§ ÉNONCÉ:
Prolongez le texte ci-dessous sur l'histoire de la céramique en reprenant juste après sa dernière phrase.

§ TEXTE FOURNI:
Mais les poteries restent poreuses si elles ne sont pas cuites à des températures élevées. Un grand progrès a donc été réalisé quand on a su recouvrir cette terre poreuse d'une couche vitreuse imperméable : une glaçure. C'est alors que les poteries ont présenté les deux caractéristiques des poteries modernes : le corps d'une poterie (la pâte), et sa glaçure (vernis, émail ou couverte). En perfectionnant les pâtes et les glaçures, on a fait progresser cette industrie[1] qui, d'abord présente dans des usages domestiques et comme matériau de construction (briques), s'est ensuite étendue à toutes sortes d'usages industriels.
À partir du XIXe siècle, grâce aux progrès réalisés par la céramique, beaucoup d'industries y font appel pour des pièces indispensables. La construction, la chimie, les manufacturiers, l'agriculture, la métallurgie, la verrerie, empruntent à l'art céramique de nombreux matériaux : briques, tuiles, carreaux, porcelaine sanitaire, appareils pyrotechniques, tuyaux de drainage, briques réfractaires, pots de verreries, etc. Réciproquement, l'art céramique se développe et prospère à son tour sous l'influence des progrès réalisés par le mécanicien, le chimiste, le physicien[1]. Dans les sociétés industrielles occidentales, l'art céramique devient aussi un art de l'ingénieur. Les céramiques sont sollicitées, thermiquement, chimiquement, électriquement, mécaniquement ; et elles sont caractérisées. On utilise de nouvelles pâtes, on trouve aux céramiques de nouvelles définitions, des applications dans de nouvelles disciplines : en électricité, en aérospatiale, etc.
Des considérations historiques d'une puissante valeur rattachent les céramiques à l'histoire des peuples, des diverses phases de la civilisation, et des arts[1] ; toutes sont rassemblées dans une discipline annexe de l'archéologie : la céramologie. Si les premiers indices d'utilisation de la céramique au Paléolithique (vers 29 000 ans avant le présent) relèvent du domaine cultuel, son utilisation domestique (plats et jarres) apparait au Mésolithique ou au Néolithique selon les régions, après la sédentarisation des populations. Son utilisation comme moyen d'expression artistique se développe ensuite et témoigne de l'art de vivre des civilisations qui lui donnent des formes et des décorations de plus en plus élaborées : vases grecs, poteries précolombiennes, céramique et porcelaine chinoises, céramique et porcelaine d'Europe et du Moyen-Orient.

§ ENTRÉES DE DONNÉES:

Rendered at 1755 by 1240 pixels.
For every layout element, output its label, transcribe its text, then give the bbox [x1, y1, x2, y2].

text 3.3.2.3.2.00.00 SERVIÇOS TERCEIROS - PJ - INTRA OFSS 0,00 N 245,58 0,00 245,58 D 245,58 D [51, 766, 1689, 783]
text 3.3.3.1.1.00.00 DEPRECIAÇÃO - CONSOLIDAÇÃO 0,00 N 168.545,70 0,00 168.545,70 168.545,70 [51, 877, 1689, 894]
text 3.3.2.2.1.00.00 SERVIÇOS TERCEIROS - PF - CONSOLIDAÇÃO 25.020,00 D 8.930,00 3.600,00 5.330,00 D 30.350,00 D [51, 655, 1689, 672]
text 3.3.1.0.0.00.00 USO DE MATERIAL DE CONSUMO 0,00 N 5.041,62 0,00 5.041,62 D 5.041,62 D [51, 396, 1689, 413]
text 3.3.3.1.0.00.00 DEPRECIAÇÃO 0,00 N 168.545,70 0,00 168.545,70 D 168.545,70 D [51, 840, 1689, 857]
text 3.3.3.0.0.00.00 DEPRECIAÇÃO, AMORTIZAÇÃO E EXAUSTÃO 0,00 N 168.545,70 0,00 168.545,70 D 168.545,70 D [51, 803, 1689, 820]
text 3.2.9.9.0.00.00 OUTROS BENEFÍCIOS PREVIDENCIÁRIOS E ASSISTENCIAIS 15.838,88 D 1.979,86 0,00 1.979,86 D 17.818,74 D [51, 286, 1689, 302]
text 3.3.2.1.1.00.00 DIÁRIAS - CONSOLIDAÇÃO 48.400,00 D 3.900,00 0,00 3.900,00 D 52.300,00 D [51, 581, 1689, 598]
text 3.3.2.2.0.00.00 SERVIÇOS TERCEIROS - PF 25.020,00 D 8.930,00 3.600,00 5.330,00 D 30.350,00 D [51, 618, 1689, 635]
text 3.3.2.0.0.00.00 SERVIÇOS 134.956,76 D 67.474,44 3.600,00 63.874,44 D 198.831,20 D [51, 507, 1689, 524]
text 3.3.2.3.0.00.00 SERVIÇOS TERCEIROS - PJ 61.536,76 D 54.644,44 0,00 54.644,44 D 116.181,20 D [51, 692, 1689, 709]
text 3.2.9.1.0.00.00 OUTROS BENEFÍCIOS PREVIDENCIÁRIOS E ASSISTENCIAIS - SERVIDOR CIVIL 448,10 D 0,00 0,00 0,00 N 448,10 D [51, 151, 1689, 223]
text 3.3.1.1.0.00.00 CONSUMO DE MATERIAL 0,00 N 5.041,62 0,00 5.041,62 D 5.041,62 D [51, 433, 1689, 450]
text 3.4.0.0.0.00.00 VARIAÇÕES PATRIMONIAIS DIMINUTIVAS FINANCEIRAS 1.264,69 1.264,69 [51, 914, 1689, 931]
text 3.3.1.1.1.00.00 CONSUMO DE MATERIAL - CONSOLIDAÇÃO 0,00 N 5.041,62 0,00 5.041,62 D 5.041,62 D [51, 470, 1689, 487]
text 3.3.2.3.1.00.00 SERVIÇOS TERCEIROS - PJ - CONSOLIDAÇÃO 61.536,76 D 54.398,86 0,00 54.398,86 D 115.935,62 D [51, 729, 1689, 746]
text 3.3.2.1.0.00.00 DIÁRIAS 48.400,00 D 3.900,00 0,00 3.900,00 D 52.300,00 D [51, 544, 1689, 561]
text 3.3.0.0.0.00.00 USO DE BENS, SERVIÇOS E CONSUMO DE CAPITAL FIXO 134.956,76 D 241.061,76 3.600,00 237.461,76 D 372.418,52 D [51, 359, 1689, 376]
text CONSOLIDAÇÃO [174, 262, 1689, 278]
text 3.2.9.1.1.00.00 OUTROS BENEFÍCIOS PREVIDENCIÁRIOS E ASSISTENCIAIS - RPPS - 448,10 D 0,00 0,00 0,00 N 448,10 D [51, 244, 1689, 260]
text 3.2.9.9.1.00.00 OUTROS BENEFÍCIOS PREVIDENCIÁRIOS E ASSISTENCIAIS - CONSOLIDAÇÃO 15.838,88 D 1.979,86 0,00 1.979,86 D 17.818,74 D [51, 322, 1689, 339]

§ RÉPONSE PROPOSÉE:
Préhistoire
Paléolithique
Dès le Paléolithique supérieur, l'homme préhistorique a façonné des objets en terre cuite dans un but non utilitaire (statuettes d'animaux tels que des ours, lions, rhinocéros, chevaux, et de femmes dites Vénus paléolithiques). Mais des populations de chasseurs-cueilleurs d'Asie ont commencé à façonner dès cette époque des céramiques pour la cuisson des aliments, dix millénaires avant l'apparition de l'agriculture traditionnellement associée[n 1] à la révolution néolithique et la nécessité de stockage[2]. Les préhistoriens situent cette découverte de façon indépendante dans plusieurs régions du monde : en Europe, la Vénus de Dolní Věstonice — une Vénus gravettienne datée de 29 000 à 25 000 ans avant le présent découverte sur le site archéologique de Dolní Věstonice en Tchéquie — est l'un des plus anciens témoignages de création en terre cuite[3].
La céramique est ensuite attestée :
en Chine vers 20 000 ans AP (tessons de terre cuite probablement utilisés pour la cuisine par des chasseurs-cueilleurs dans la grotte de Xianren)[4],[5] ;
au Japon vers 15 000 ans AP, ce qui marque le début de la période Jōmon, qui voit les chasseurs-cueilleurs posséder un contrôle suffisant de l'argile cuite pour produire autre chose que des figurines[2] ;
au Mali vers 11400 ans AP (il s'agit de tessons apparemment domestiques)[6],[7]
Les récipients les plus utilitaires ou encore les poteries allant sur le feu sont peu, voire pas décorées. Ces céramiques sont dites « grossières » comparativement aux céramiques « fines » qui sont décorées mais aussi moins épaisses. Selon le décor, les archéologues établissent une typologie de céramiques : céramique rubanée, cardiale, cordée, campaniforme[9].
La céramique chinoise est universellement connue pour la porcelaine, inventée sous la dynastie Han de l'est (de 25 à 220 apr. J.-C.)[10] ; elle est aussi riche d'une longue tradition d'innovations techniques et stylistiques.
La culture de Yangshao, qui date de plus de 4 000 ans av. J.-C., est la première à fournir des poteries en grand nombre. Mais les tout premiers exemplaires de terres cuites datent de 6 000 ans av. J.-C., avec les cultures Cishan (au Hebei) et Peiligang (au Henan)[11]. À l'époque néolithique, après la culture Yanshao puis la culture de Majiayao, les productions de Longshan témoignent de l'apparition rapide du tour, indispensable du fait de la finesse et de la hauteur de certaines pièces de prestige dites « coquille d'œuf ».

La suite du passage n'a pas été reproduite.